On August 2, as Karnataka waited to know who would become ministers in the state cabinet, it was not just the public that was clueless, but even the newly sworn in Chief Minister. Basavaraj Bommai’s repeated statements to the media that the High Command will decide on who becomes ministers clearly showed that the Chief Minister and an elected government are just a facade, while the party in the state has become one completely remote-controlled from Delhi. A criticism that the BJP used to throw at the Congress. 

That the BJP High Command does not trust the decision making skills of its own party leaders in the state is evident, but the episode also points at how elected legislators have wilfully chosen to be subservient to the High Command’s whims and fancies. So much so that the Chief Minister, the chief of the executive of the state himself, has no apparent say over the formation of his council of ministers.  

And all this isn’t new. When BS Yediyurappa banked on his own unconventional and questionable resourcefulness (or read Operation Kamala 2.0) to destabilise the preceding JD(S)-Congress government, he had to wait two months for the High Command to greenlight the appointment of his cabinet. 
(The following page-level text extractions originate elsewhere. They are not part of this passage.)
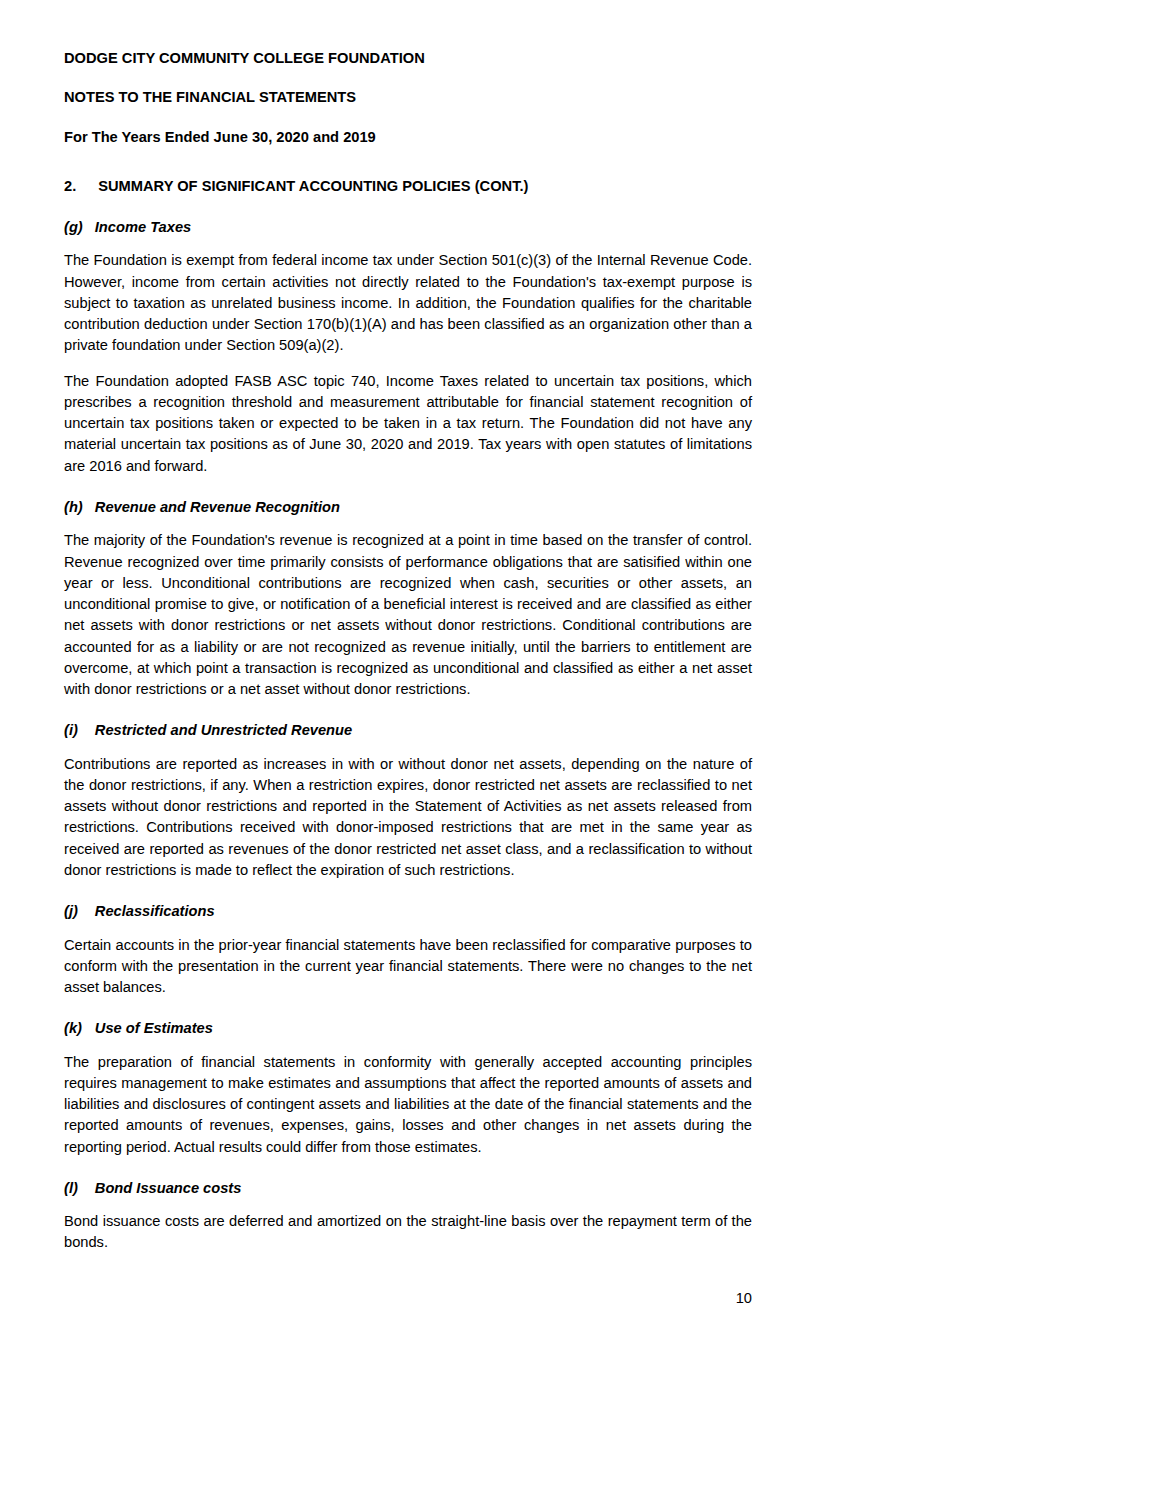DODGE CITY COMMUNITY COLLEGE FOUNDATION
NOTES TO THE FINANCIAL STATEMENTS
For The Years Ended June 30, 2020 and 2019
2. SUMMARY OF SIGNIFICANT ACCOUNTING POLICIES (CONT.)
(g) Income Taxes
The Foundation is exempt from federal income tax under Section 501(c)(3) of the Internal Revenue Code. However, income from certain activities not directly related to the Foundation's tax-exempt purpose is subject to taxation as unrelated business income. In addition, the Foundation qualifies for the charitable contribution deduction under Section 170(b)(1)(A) and has been classified as an organization other than a private foundation under Section 509(a)(2).
The Foundation adopted FASB ASC topic 740, Income Taxes related to uncertain tax positions, which prescribes a recognition threshold and measurement attributable for financial statement recognition of uncertain tax positions taken or expected to be taken in a tax return. The Foundation did not have any material uncertain tax positions as of June 30, 2020 and 2019. Tax years with open statutes of limitations are 2016 and forward.
(h) Revenue and Revenue Recognition
The majority of the Foundation's revenue is recognized at a point in time based on the transfer of control. Revenue recognized over time primarily consists of performance obligations that are satisified within one year or less. Unconditional contributions are recognized when cash, securities or other assets, an unconditional promise to give, or notification of a beneficial interest is received and are classified as either net assets with donor restrictions or net assets without donor restrictions. Conditional contributions are accounted for as a liability or are not recognized as revenue initially, until the barriers to entitlement are overcome, at which point a transaction is recognized as unconditional and classified as either a net asset with donor restrictions or a net asset without donor restrictions.
(i) Restricted and Unrestricted Revenue
Contributions are reported as increases in with or without donor net assets, depending on the nature of the donor restrictions, if any. When a restriction expires, donor restricted net assets are reclassified to net assets without donor restrictions and reported in the Statement of Activities as net assets released from restrictions. Contributions received with donor-imposed restrictions that are met in the same year as received are reported as revenues of the donor restricted net asset class, and a reclassification to without donor restrictions is made to reflect the expiration of such restrictions.
(j) Reclassifications
Certain accounts in the prior-year financial statements have been reclassified for comparative purposes to conform with the presentation in the current year financial statements. There were no changes to the net asset balances.
(k) Use of Estimates
The preparation of financial statements in conformity with generally accepted accounting principles requires management to make estimates and assumptions that affect the reported amounts of assets and liabilities and disclosures of contingent assets and liabilities at the date of the financial statements and the reported amounts of revenues, expenses, gains, losses and other changes in net assets during the reporting period. Actual results could differ from those estimates.
(l) Bond Issuance costs
Bond issuance costs are deferred and amortized on the straight-line basis over the repayment term of the bonds.
10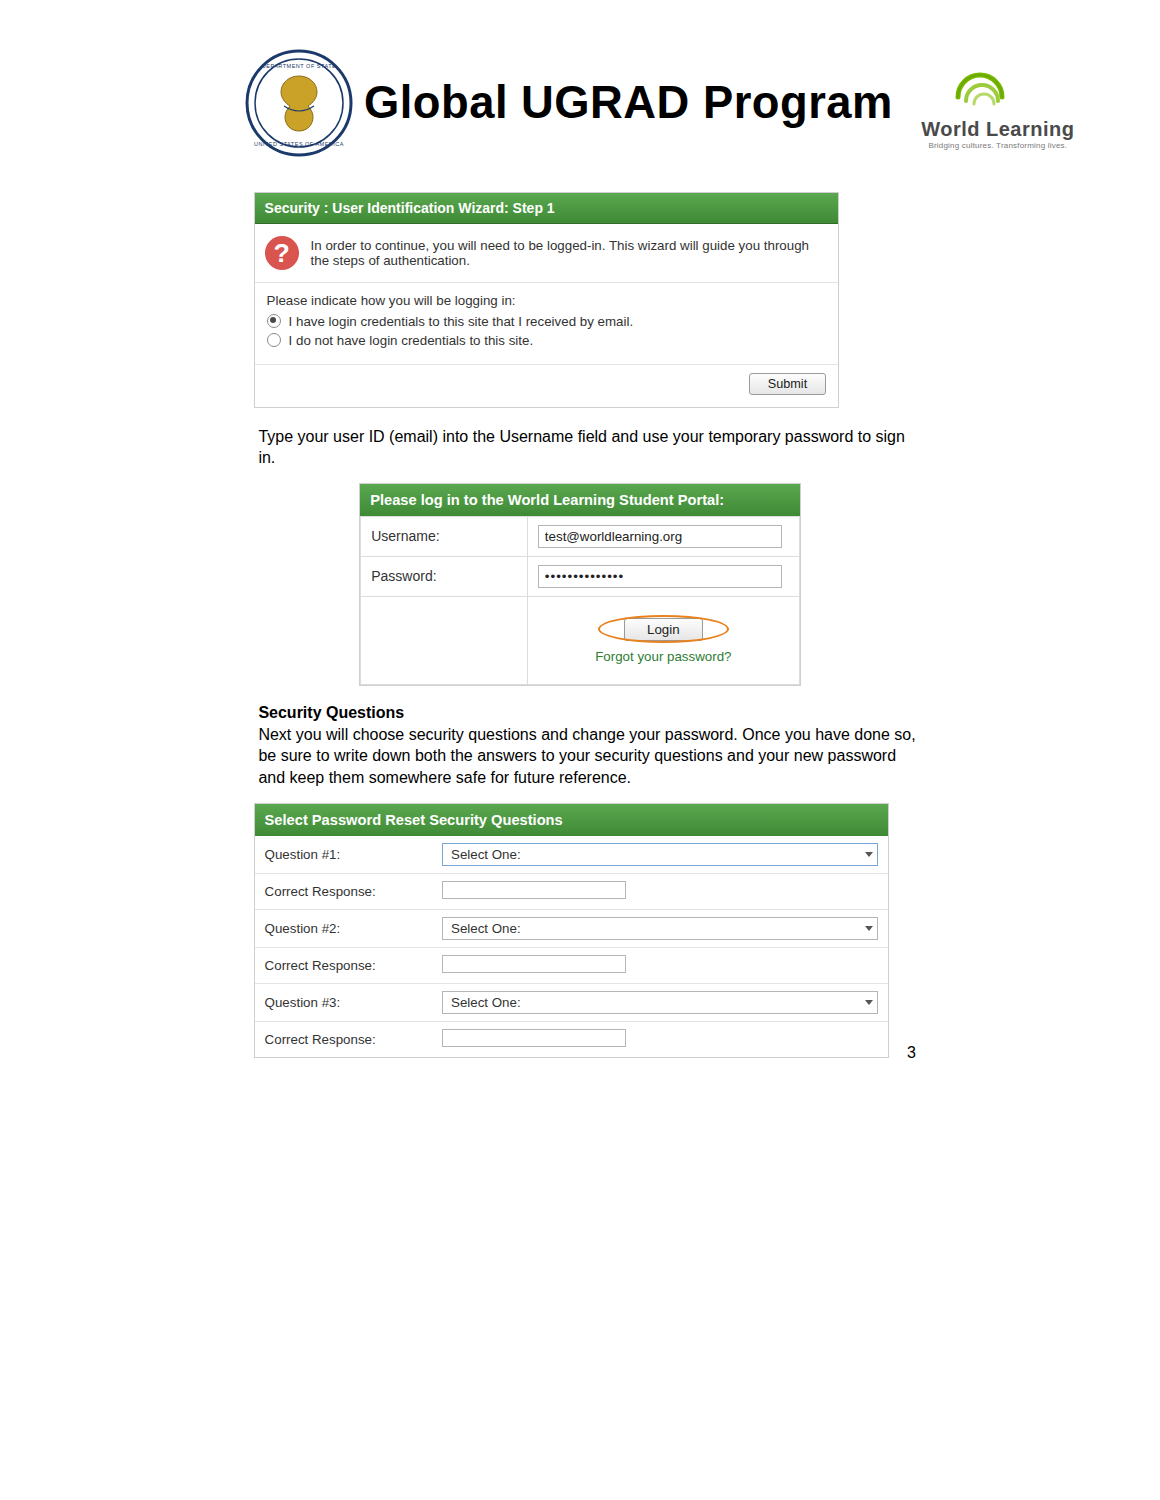DEPARTMENT OF STATE UNITED STATES OF AMERICA
Global UGRAD Program
World Learning
Bridging cultures. Transforming lives.
Security : User Identification Wizard: Step 1
?
In order to continue, you will need to be logged-in. This wizard will guide you through the steps of authentication.
Please indicate how you will be logging in:
I have login credentials to this site that I received by email.
I do not have login credentials to this site.
Submit
Type your user ID (email) into the Username field and use your temporary password to sign in.
Please log in to the World Learning Student Portal:
| Username: | test@worldlearning.org |
| Password: | •••••••••••••• |
| | Login Forgot your password? |
Security Questions
Next you will choose security questions and change your password. Once you have done so, be sure to write down both the answers to your security questions and your new password and keep them somewhere safe for future reference.
Select Password Reset Security Questions
| Question #1: | Select One: |
| Correct Response: | |
| Question #2: | Select One: |
| Correct Response: | |
| Question #3: | Select One: |
| Correct Response: | |
3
This overarching hold of the party High Command in state’s affairs leads to the question -- did we really need the 2018 Assembly elections? And even more so the subsequent bye-elections which were necessary to cement the BJP’s hold over government formation in the state. Many can argue that a Governor’s rule could have essentially delivered the same, given the BJP continues to be in power at the Union government level. 

This remote control arrangement by the BJP is strange, given the party had championed itself as an alternative to the country’s grand old party, the Congress, and its deplorable High Command culture. But here in Karnataka, it would seem the High Command culture of the Congress has been emulated by the BJP and elevated further. First, the High Command dislodged BS Yediyurappa from the CM’s seat amid raging floods and a waning second wave of the coronavirus pandemic in the state, for their own ego battles. Second, the party’s famed High Command made the new CM camp in Delhi, amid the calamities in the state, to get his cabinet appointed.

This extension of the High Command culture adds to the frustration of the state’s electorate that’s already seen many Chief Ministers not completing their terms, and another Chief Minister who won’t be in the seat for more than two years has now been added to the list.

This whole exercise is an insult not only to the political representatives and the people of Karnataka, but also to the concept of federalism which is enshrined in the Constitution. Karnataka, by virtue of being an Indian state, deserves a government which addresses the people's needs and caters to their aspirations -- not one that is engineered by people sitting miles away in Delhi.

Views expressed are the author’s own.